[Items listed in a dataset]
- - - -

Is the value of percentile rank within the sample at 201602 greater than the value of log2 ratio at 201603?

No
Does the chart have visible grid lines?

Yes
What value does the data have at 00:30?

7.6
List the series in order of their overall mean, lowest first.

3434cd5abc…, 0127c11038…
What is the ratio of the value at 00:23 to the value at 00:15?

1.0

- - - -

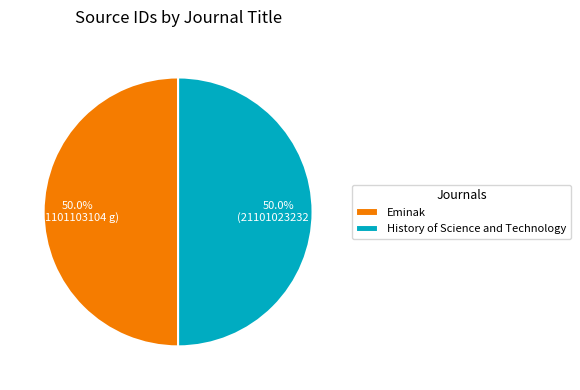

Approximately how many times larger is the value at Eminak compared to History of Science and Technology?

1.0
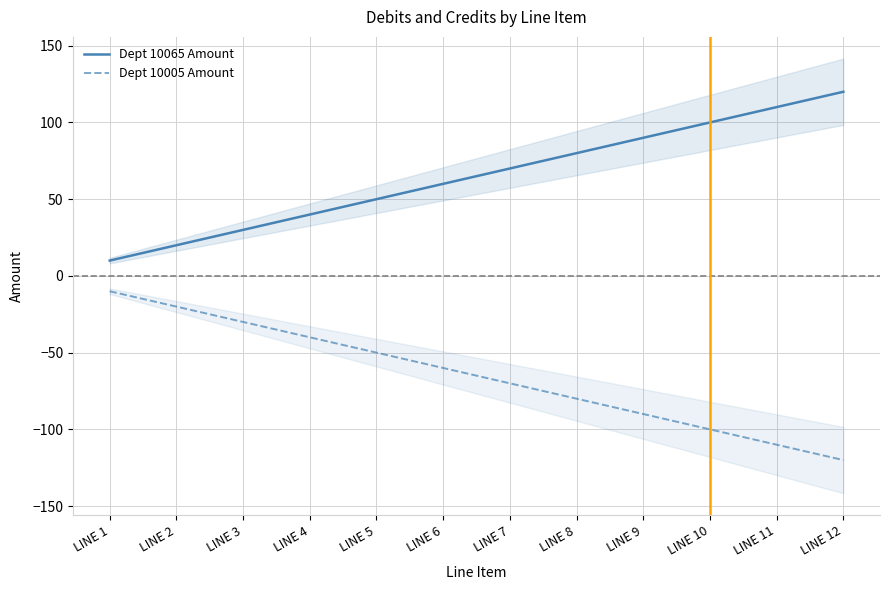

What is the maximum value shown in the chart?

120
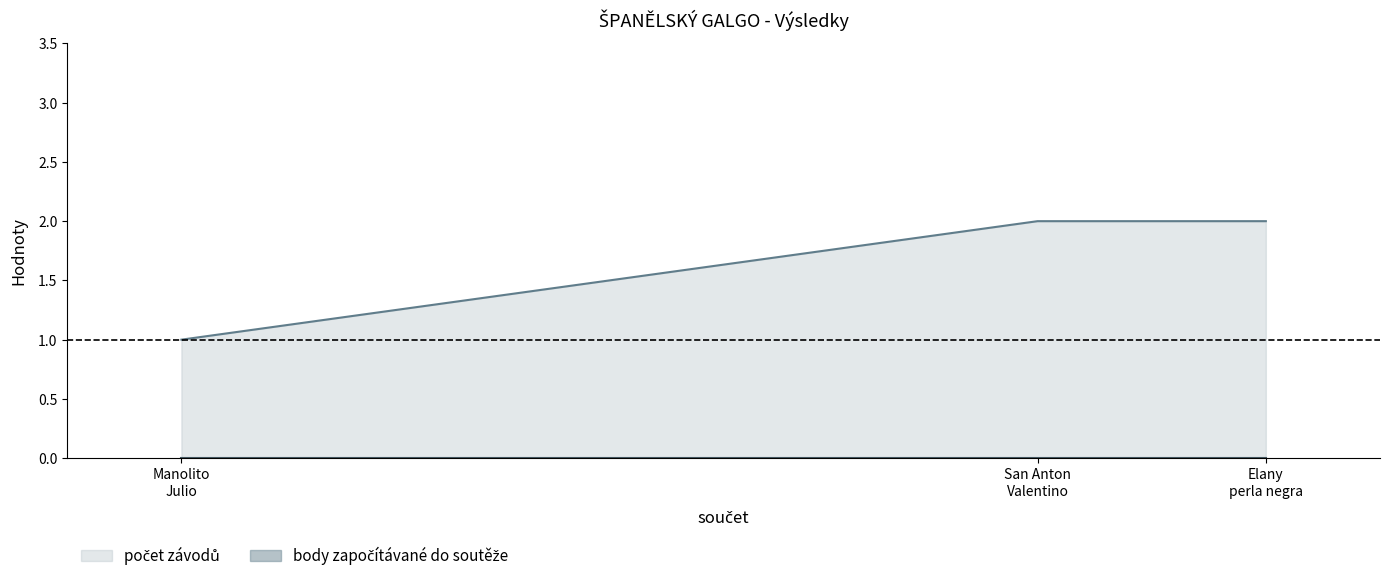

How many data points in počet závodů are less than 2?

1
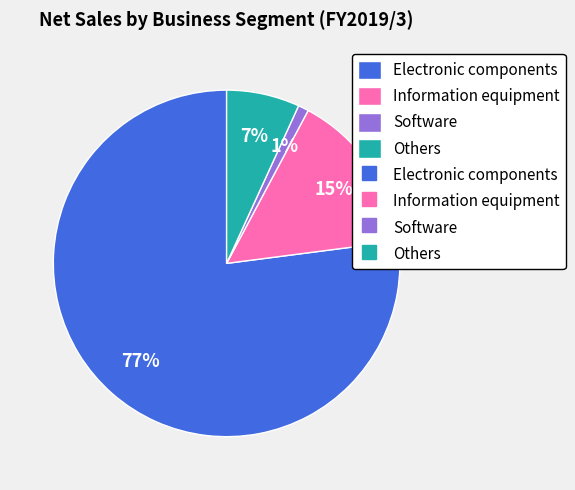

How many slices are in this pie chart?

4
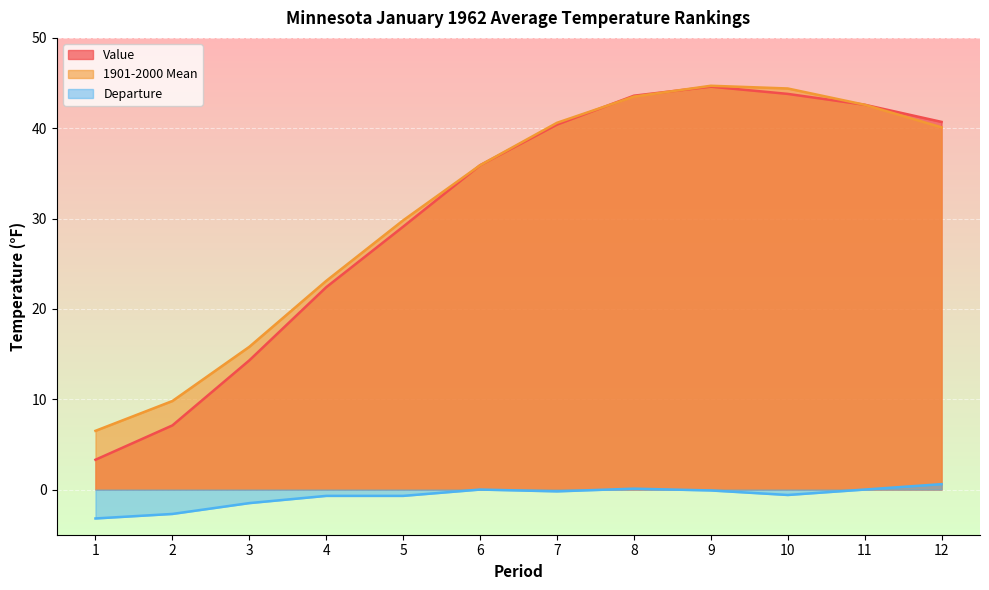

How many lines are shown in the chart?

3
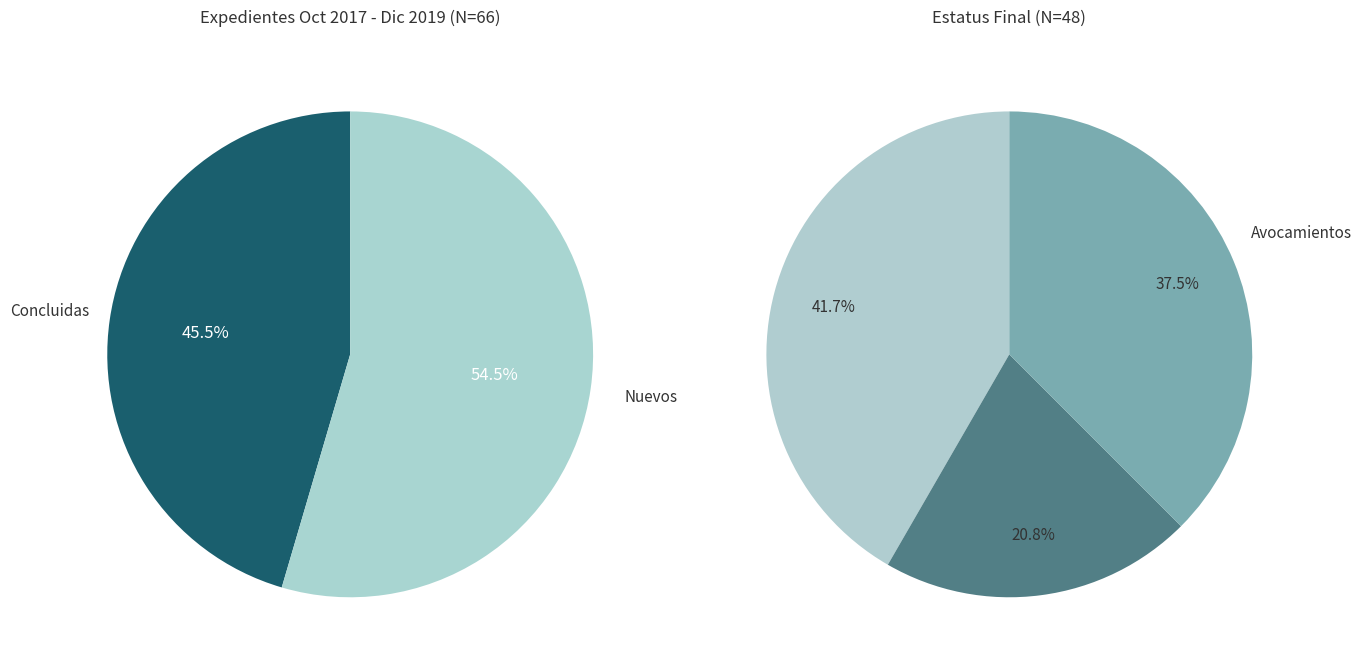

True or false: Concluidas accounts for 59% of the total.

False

- - - -

* [Work to be completed]
Rewrite the listing lines starting at the one containing "Is the value of" and ending at the one containing "What is the ratio", swapping "overall mean" for "overall average" and leaving everything else unchanged. Give only those lines.

* [Your response]
Is the value of percentile rank within the sample at 201602 greater than the value of log2 ratio at 201603?

No
Does the chart have visible grid lines?

Yes
What value does the data have at 00:30?

7.6
List the series in order of their overall average, lowest first.

3434cd5abc…, 0127c11038…
What is the ratio of the value at 00:23 to the value at 00:15?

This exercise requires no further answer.